Grain finding#
At a Glance - Identifying Objects of Interest#
TopoStats automatically tries to find grains (objects of interest) in your AFM images. There are several steps to this.
Height thresholding: We find grains based on their height in the image.
Remove edge grains: We remove grains that intersect the image border.
Size thresholding: We remove grains that are too small or too large.
Optional: U-Net mask improvement: We can use a U-Net to improve the mask of each grain.
Height thresholding#
Grain finding is the process of detecting useful objects in your AFM images. This might be DNA, proteins, holes in a surface or ridges on a surface. In the standard operation of TopoStats, the way we find objects is based on a height threshold. This means that we detect where things are based on how high up they are.
For example, with our example minicircles.spm image, we have DNA that is poking up from the sample surface, represented by bright regions in the image, alongside impurities and proteins, also above the surface:
If we want to select the DNA, then we can take only the regions of the image that are above a certain height
threshold (standard deviation - std_dev
, absolute - absolute
, otsu - otsu
).
Here are several thresholds to show you what happens as we increase the absolute height threshold:
Notice that the amount of data decreases, until we are only left with the very highest points.
The aim is to choose a threshold that keeps the data you want, while removing the background and other low objects that you don’t want including. So in this example, a threshold of 0.5 would be best, since it keeps the DNA while removing the background.
There are lots of objects in this mask that we don’t want to analyse, but we can remove those using area thresholds in the next steps. These objects have been detectd because while they are small, they are still high up and above the background.
For more information on the types of thresholding, and how to set them, see the thresholding page.
Remove edge grains#
Some grains may intersect the image border. In these cases, the grain will not be able to have accuracte statistics
calculated for it, since it is not fully in the image. Because of this, we have the option of removing grains that
intersect the image border with the remove_edge_intersecting_grains
flag in the config file. This simply removes
any grains that intersect the image border.
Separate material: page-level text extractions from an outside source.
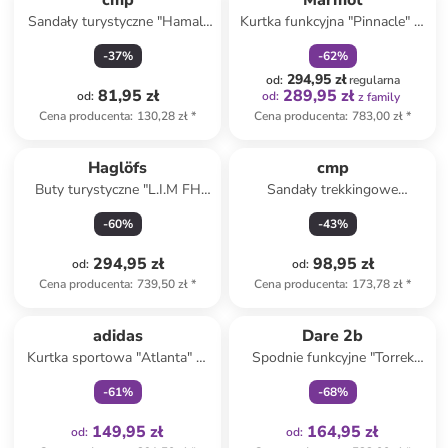
cmp
Marmot
Sandały turystyczne "Hamal"
Kurtka funkcyjna "Pinnacle" w
w kolorze granatowo-
kolorze niebieskim
-
37
%
-
62
%
zielonym
294,95 zł
od
:
regularna
81,95 zł
289,95 zł
od
:
od
:
z family
Cena producenta
:
130,28 zł
*
Cena producenta
:
783,00 zł
*
Haglöfs
cmp
Buty turystyczne "L.I.M FH
Sandały trekkingowe
GTX" w kolorze niebieskim
"Almaak" w kolorze błękitno-
-
60
%
-
43
%
beżowym
294,95 zł
98,95 zł
od
:
od
:
Cena producenta
:
739,50 zł
*
Cena producenta
:
173,78 zł
*
Tylko z
family
Tylko z
family
adidas
Dare 2b
Kurtka sportowa "Atlanta" w
Spodnie funkcyjne "Torrek
kolorze kremowym
Lite" w kolorze miętowym
-
61
%
-
68
%
149,95 zł
164,95 zł
od
:
od
:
Here is a before and after example of removing edge grains:
Size thresholding#
In our thresholded image, you will notice that we have a lot of small grains that we do not want to analyse in our image. We can get rid of those with size thresholding. This is where TopoStats will remove grains based on their area, leaving only the right size of molecules. You will need to play around with the thresholds to get the right results.
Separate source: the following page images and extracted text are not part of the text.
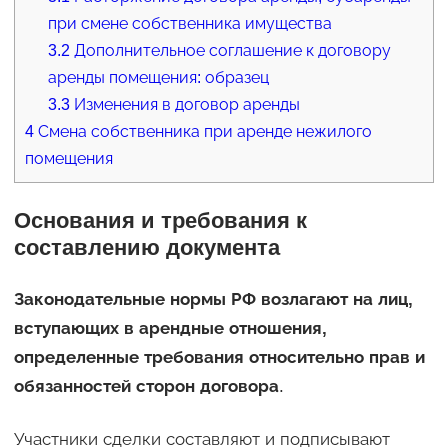
при смене собственника имущества
3.2
Дополнительное соглашение к договору
аренды помещения: образец
3.3
Изменения в договор аренды
4
Смена собственника при аренде нежилого
помещения
Основания и требования к
составлению документа
Законодательные нормы РФ возлагают на лиц,
вступающих в арендные отношения,
определенные требования относительно прав и
обязанностей сторон договора
.
Участники сделки составляют и подписывают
You can set the size threshold using the absolute_area_threshold
in the config file. This sets the minimum and
maximum area of the grains that you want to keep, in nanometers squared. Eg if you want to keep grains that are between
10nm^2 and 100nm^2, you would set absolute_area_threshold
to [10, 100]
.
Optional: U-Net mask improvement#
As an additional optional step, each grain that reaches this stage can be improved by using a U-Net to mask the grain again. This requires a U-Net model path to be supplied in the config file.
The U-Net model will take the bounding box of each grain, makes it square, and passees it to a trained U-Net model which makes a prediction for a better mask, which then replaces the original mask.
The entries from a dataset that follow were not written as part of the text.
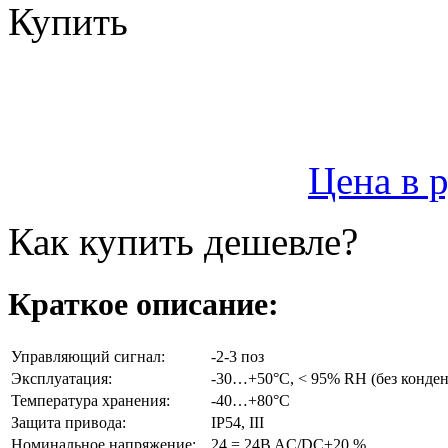
Купить
Цена в 
Как купить дешевле?
Краткое описание:
Управляющий сигнал:
-2-3 поз
Эксплуатация:
-30…+50°C, < 95% RH (без конде
Температура хранения:
-40…+80°C
Защита привода:
IP54, III
Номинальное напряжение:
24 = 24B AC/DC±20 %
Here is an example comparing absolute height thresholding to U-Net masking for one of our projects. The white boxes indicate regions where the height threhsold performs poorly and is improved by the U-Net mask.
Multi-class masking#
TopoStats supports masking with multiple classes. This means that you could use a U-Net to mask DNA and proteins separately.
This requires a U-Net that has been trained on multiple classes.
Here is an example of multi-class masking using a U-Net which was used for one of our projects.
Technical details#
Details: Multi-class masking#
Multi class masking is implemented by having each image be a tensor of shape N x N x C, where N is the image size, and C is the number of classes. Each class is a binary mask, where 1 is the class, and 0 is not the class. The first channel is background, where 1 is background, and 0 is not background. The rest of the channels are arbitrary, and defined by how the U-Net was trained, however we conventially recommend that the first class be for DNA (if applicable) and the next classes for other objects.